Introduction
In the data center there is more of a need for an east-west traffic architecture instead of the traditional three-layer north-south traffic architecture. This is where the spine-leaf design comes into play and a concept that works with the modern data center fabric design. Micro-services and container orchestration typically break the more traditional approach by requiring an overlay network and using VXLANs to segment across the underlay network.
Physical Topology
Traditional campus networking architecture consists of a Core, Distribution, and Access Layers. Within the spine-leaf architecture there are only two layers, the spine and the leaf. There are three rules when designing with this approach, leaf switches can never connect to leaves, spines can never connect to spines, and each leaf must connect to all of the spines in the topology.
Leaf switches act as the access layer in this topology along with the backbone being the spine switches. There are some disadvantages to the spine-leaf in which the scale is limited by the number of ports that a single spine switch has. This is a limiting factor; however, the benefits of east-west traffic patterns make up for this in more of a data center context.

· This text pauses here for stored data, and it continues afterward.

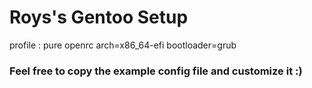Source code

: # Roys's Gentoo Setup
profile : pure openrc 
arch=x86_64-efi
bootloader=grub
### Feel free to copy the example config file and customize it :)
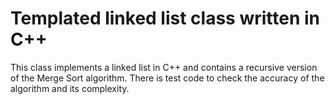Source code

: # Templated linked list class written in C++
This class implements a linked list in C++ and contains a recursive version of the Merge Sort algorithm. 
There is test code to check the accuracy of the algorithm and its complexity. 
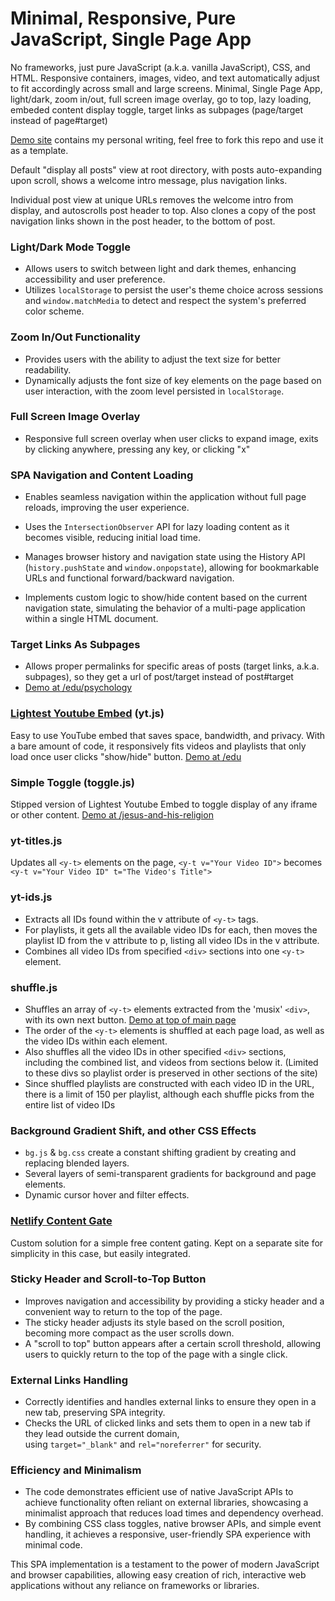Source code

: # Minimal, Responsive, Pure JavaScript, Single Page App
No frameworks, just pure JavaScript (a.k.a. vanilla JavaScript), CSS, and HTML. Responsive containers, images, video, and text automatically adjust to fit accordingly across small and large screens. Minimal, Single Page App, light/dark, zoom in/out, full screen image overlay, go to top, lazy loading, embeded content display toggle, target links as subpages (page/target instead of page#target)

[Demo site](https://y0.netlify.app/) contains my personal writing, feel free to fork this repo and use it as a template.

Default "display all posts" view at root directory, with posts auto-expanding upon scroll, shows a welcome intro message, plus navigation links.

Individual post view at unique URLs removes the welcome intro from display, and autoscrolls post header to top. Also clones a copy of the post navigation links shown in the post header, to the bottom of post.

### Light/Dark Mode Toggle
-   Allows users to switch between light and dark themes, enhancing accessibility and user preference.
-   Utilizes `localStorage` to persist the user's theme choice across sessions and `window.matchMedia` to detect and respect the system's preferred color scheme.

### Zoom In/Out Functionality
-   Provides users with the ability to adjust the text size for better readability.
-   Dynamically adjusts the font size of key elements on the page based on user interaction, with the zoom level persisted in `localStorage`.

### Full Screen Image Overlay
-   Responsive full screen overlay when user clicks to expand image, exits by clicking anywhere, pressing any key, or clicking "x"

### SPA Navigation and Content Loading
-   Enables seamless navigation within the application without full page reloads, improving the user experience.
    
-   Uses the `IntersectionObserver` API for lazy loading content as it becomes visible, reducing initial load time.
-   Manages browser history and navigation state using the History API (`history.pushState` and `window.onpopstate`), allowing for bookmarkable URLs and functional forward/backward navigation.
-   Implements custom logic to show/hide content based on the current navigation state, simulating the behavior of a multi-page application within a single HTML document.

### Target Links As Subpages
-   Allows proper permalinks for specific areas of posts (target links, a.k.a. subpages), so they get a url of post/target instead of post#target
-   [Demo at /edu/psychology](https://y0.netlify.app/edu/psychology)

### [Lightest Youtube Embed](https://github.com/i1li/lightest-youtube-embed) (yt.js)
Easy to use YouTube embed that saves space, bandwidth, and privacy. With a bare amount of code, it responsively fits videos and playlists that only load once user clicks "show/hide" button. [Demo at /edu](https://y0.netlify.app/edu/)

### Simple Toggle (toggle.js)
Stipped version of Lightest Youtube Embed to toggle display of any iframe or other content. [Demo at /jesus-and-his-religion](https://y0.netlify.app/jesus-and-his-religion/)

### yt-titles.js
Updates all `<y-t>` elements on the page,  `<y-t v="Your Video ID">` becomes `<y-t v="Your Video ID" t="The Video's Title">`

### yt-ids.js
- Extracts all IDs found within the v attribute of `<y-t>` tags. 
- For playlists, it gets all the available video IDs for each, then moves the playlist ID from the v attribute to p, listing all video IDs in the v attribute. 
- Combines all video IDs from specified `<div>` sections into one `<y-t>` element.

### shuffle.js
- Shuffles an array of `<y-t>` elements extracted from the 'musix' `<div>`, with its own next button. [Demo at top of main page](https://y0.netlify.app/)
- The order of the `<y-t>` elements is shuffled at each page load, as well as the video IDs within each element.
- Also shuffles all the video IDs in other specified `<div>` sections, including the combined list, and videos from sections below it. (Limited to these divs so playlist order is preserved in other sections of the site)
- Since shuffled playlists are constructed with each video ID in the URL, there is a limit of 150 per playlist, although each shuffle picks from the entire list of video IDs

### Background Gradient Shift, and other CSS Effects
-   `bg.js` & `bg.css` create a constant shifting gradient by creating and replacing blended layers.
-   Several layers of semi-transparent gradients for background and page elements.
-   Dynamic cursor hover and filter effects.

### [Netlify Content Gate](https://github.com/i1li/netlify-content-gate)
Custom solution for a simple free content gating. Kept on a separate site for simplicity in this case, but easily integrated.

### Sticky Header and Scroll-to-Top Button
-   Improves navigation and accessibility by providing a sticky header and a convenient way to return to the top of the page.    
-   The sticky header adjusts its style based on the scroll position, becoming more compact as the user scrolls down.
-   A "scroll to top" button appears after a certain scroll threshold, allowing users to quickly return to the top of the page with a single click.

### External Links Handling
-   Correctly identifies and handles external links to ensure they open in a new tab, preserving SPA integrity.
-   Checks the URL of clicked links and sets them to open in a new tab if they lead outside the current domain, using `target="_blank"` and `rel="noreferrer"` for security.

### Efficiency and Minimalism
-   The code demonstrates efficient use of native JavaScript APIs to achieve functionality often reliant on external libraries, showcasing a minimalist approach that reduces load times and dependency overhead.
-   By combining CSS class toggles, native browser APIs, and simple event handling, it achieves a responsive, user-friendly SPA experience with minimal code.

This SPA implementation is a testament to the power of modern JavaScript and browser capabilities, allowing easy creation of rich, interactive web applications without any reliance on frameworks or libraries.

Why the Spine-Leaf Architecture?
Traditional campus architecture is stopped by spanning tree which is something that comes into play by forcing 50% of the redundant links to be idle per VLAN. By having more of a spine-leaf design there is no more need for STP and layer three can be brought into the mix for better convergence times. With Rapid Per-VLAN Spanning Tree there are some more improvements to the original STP but these idle backup ports are still a drag on the networks performance.
Routing to the leaf switches unlocks the equal-cost-multi-pathing or ECMB. This is the technology that is used for edge routing cases. Having a topology that has nothing more than two hops away provides a reduction in latency and is beneficial for data center operations. There are some more types of architecture like the collapsed core where core and distribution are merged together and have an access layer.
Overlay Network
The overlay network is something that happens across the underlay network which are the physical devices and cabling. For the underlay network, there are routers and switches that the overlay network uses to transmit the virtual machines from one data center or server to another. The overlay network is something that uses VXLANs which are layer three VLANs essentially. The Virtual-Extensible Local Area Networks provide an overlay network segmentation to transfer virtual machines across the underlay network.
Layer three boundaries restrict layer two broadcasts and the way to use VXLANs then becomes available by encapsulating UDP with layer two frames. This bypasses the layer three boundary and the overlay network is usable. The control plane is then established by MP-BGP EVPN and acts as an overlay database to block flood-and-learn discovery overhead.
Conclusion
Spine-leaf architecture is needed to provide for east-west traffic in a data center for less latency where the traditional campus architecture has some bottlenecks in this approach. To make sure that you are getting up to speed with this architecture you would need to verify the underlay routing protocol. Then you would also need to audit subscription rates on the ports that a spine switch needs along with planning for an overlay mechanism like VXLANs.
This completes the discussion on the spine-leaf architecture. By providing more information about the spine-leaf architecture I encourage you to learn more with online courses, books or getting some lab time. When you get a chance try to set up a spine-leaf architecture on Packet Tracer and note where the traffic distribution works for east-west traffic. Compare this to another lab for the traditional campus architecture and note where the traffic distribution is more north-south oriented.